Massive Uncoordinated Access With Random User Activity

TL;DR

This paper extends the analysis of massive uncoordinated access to scenarios with unknown and random active user counts, deriving bounds that quantify the power efficiency loss and evaluating the optimality of existing schemes.

Contribution

It introduces a new random-access coding framework for Gaussian channels with unknown user activity, providing achievability bounds that account for misdetection and false alarms.

Findings

A small power penalty (0.5-0.7 dB) is needed when user count is unknown.

The derived bounds show some recent schemes are highly suboptimal.
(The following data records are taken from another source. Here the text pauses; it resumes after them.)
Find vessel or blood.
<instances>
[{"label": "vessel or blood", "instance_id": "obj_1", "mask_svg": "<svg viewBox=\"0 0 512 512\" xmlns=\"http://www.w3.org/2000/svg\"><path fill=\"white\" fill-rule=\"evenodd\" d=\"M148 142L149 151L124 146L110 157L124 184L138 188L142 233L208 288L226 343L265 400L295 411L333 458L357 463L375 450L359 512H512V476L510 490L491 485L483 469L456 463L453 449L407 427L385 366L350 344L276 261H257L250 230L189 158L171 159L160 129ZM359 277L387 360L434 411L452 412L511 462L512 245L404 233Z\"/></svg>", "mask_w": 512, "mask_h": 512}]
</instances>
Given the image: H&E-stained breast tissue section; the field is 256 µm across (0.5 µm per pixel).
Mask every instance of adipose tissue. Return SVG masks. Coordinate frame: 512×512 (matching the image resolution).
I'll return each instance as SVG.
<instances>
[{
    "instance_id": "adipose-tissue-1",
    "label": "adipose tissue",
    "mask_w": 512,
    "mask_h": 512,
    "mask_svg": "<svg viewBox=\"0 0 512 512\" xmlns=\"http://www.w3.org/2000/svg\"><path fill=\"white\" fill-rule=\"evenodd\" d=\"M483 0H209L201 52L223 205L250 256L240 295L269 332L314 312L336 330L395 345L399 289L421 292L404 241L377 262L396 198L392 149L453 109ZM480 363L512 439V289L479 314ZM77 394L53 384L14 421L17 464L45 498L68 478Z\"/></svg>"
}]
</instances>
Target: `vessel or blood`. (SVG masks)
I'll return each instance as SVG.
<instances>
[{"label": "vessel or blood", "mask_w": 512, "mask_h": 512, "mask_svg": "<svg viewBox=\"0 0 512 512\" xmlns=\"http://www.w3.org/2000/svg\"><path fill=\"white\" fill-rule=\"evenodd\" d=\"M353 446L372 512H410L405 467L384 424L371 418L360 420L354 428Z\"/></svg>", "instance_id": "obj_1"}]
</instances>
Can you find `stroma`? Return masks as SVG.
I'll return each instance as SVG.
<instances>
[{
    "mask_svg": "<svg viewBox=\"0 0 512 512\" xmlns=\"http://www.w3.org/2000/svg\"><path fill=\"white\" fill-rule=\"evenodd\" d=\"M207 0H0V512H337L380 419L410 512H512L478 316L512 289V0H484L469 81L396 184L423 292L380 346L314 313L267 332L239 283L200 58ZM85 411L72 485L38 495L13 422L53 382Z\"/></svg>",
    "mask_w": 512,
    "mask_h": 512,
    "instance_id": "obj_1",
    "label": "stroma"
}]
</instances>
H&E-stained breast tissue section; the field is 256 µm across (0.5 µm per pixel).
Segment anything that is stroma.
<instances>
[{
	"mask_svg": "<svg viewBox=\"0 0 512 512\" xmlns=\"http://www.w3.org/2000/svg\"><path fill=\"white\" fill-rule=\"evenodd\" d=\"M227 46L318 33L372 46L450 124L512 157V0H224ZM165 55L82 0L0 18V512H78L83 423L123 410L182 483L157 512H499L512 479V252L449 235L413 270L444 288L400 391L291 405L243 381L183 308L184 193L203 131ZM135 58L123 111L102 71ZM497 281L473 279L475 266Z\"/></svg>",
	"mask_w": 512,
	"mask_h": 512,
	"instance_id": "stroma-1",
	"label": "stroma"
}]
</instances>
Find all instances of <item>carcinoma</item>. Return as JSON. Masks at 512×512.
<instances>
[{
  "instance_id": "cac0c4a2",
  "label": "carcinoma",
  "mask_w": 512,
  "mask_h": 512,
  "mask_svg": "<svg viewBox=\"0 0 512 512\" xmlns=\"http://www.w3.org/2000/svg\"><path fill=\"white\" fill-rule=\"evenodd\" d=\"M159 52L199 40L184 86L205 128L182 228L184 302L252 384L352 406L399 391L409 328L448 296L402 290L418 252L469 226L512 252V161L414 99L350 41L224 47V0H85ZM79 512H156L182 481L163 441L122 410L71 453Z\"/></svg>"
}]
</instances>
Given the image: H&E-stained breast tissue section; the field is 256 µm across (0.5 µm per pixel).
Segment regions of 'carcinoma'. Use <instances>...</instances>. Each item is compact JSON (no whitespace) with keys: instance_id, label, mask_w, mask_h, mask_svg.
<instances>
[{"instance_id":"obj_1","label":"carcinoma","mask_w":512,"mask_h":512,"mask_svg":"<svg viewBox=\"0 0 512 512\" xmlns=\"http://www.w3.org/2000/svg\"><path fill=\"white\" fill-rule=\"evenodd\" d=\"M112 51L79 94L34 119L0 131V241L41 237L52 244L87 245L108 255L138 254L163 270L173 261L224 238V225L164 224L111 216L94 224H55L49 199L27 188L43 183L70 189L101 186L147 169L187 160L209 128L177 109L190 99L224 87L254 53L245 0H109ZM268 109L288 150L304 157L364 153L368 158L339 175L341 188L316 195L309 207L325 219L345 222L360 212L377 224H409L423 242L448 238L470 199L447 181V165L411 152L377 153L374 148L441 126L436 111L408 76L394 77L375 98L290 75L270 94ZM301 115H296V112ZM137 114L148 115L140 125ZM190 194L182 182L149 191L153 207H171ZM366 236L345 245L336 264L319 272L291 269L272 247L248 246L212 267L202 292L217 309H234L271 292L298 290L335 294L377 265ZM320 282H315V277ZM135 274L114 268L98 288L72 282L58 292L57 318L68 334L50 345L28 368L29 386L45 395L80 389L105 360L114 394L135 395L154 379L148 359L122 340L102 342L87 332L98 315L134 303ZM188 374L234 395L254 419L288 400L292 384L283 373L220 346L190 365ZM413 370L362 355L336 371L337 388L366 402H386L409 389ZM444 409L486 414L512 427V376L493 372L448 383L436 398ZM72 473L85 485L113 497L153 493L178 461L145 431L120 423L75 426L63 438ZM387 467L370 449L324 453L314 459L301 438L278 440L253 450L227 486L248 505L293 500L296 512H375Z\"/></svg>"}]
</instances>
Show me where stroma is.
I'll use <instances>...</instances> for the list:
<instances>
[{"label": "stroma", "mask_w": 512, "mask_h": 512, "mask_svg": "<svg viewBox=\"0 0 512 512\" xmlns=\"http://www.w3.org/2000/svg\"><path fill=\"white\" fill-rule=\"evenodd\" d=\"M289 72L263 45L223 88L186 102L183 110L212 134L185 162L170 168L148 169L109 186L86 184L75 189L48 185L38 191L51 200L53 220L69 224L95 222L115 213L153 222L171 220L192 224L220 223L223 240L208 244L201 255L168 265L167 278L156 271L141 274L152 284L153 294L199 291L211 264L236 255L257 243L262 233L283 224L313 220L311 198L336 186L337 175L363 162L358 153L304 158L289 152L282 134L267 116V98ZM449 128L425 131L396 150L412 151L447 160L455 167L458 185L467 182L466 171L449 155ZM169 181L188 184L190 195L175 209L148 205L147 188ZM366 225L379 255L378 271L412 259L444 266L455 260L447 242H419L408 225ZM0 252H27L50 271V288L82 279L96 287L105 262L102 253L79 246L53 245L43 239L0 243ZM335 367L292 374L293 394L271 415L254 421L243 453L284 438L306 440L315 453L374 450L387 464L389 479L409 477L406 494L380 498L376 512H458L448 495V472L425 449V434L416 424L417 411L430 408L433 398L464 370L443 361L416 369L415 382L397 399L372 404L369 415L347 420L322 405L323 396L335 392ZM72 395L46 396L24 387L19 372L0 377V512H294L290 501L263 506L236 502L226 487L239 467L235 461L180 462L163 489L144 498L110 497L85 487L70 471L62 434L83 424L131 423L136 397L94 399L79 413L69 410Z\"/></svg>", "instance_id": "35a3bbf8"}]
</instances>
Lack of knowledge of active users causes minimal efficiency loss.

Abstract

We extend the seminal work by Polyanskiy (2017) on massive uncoordinated access to the case where the number of active users is random and unknown a priori. We define a random-access code accounting for both misdetection (MD) and false alarm (FA), and derive a random-coding achievability bound for the Gaussian multiple-access channel. Our bound captures the fundamental trade-off between MD and FA probabilities. The derived bound suggests that, for the scenario considered in Polyanskiy (2017), lack of knowledge of the number of active users entails a small penalty in terms of power efficiency. For example, our bound shows that 0.5-0.7 dB extra power is required to achieve both MD and FA probabilities below 0.1 compared to the case in which the number of active users is known a priori. Taking both MD and FA into account, we show that some of the recently proposed massive random access schemes are highly suboptimal with respect to our bound.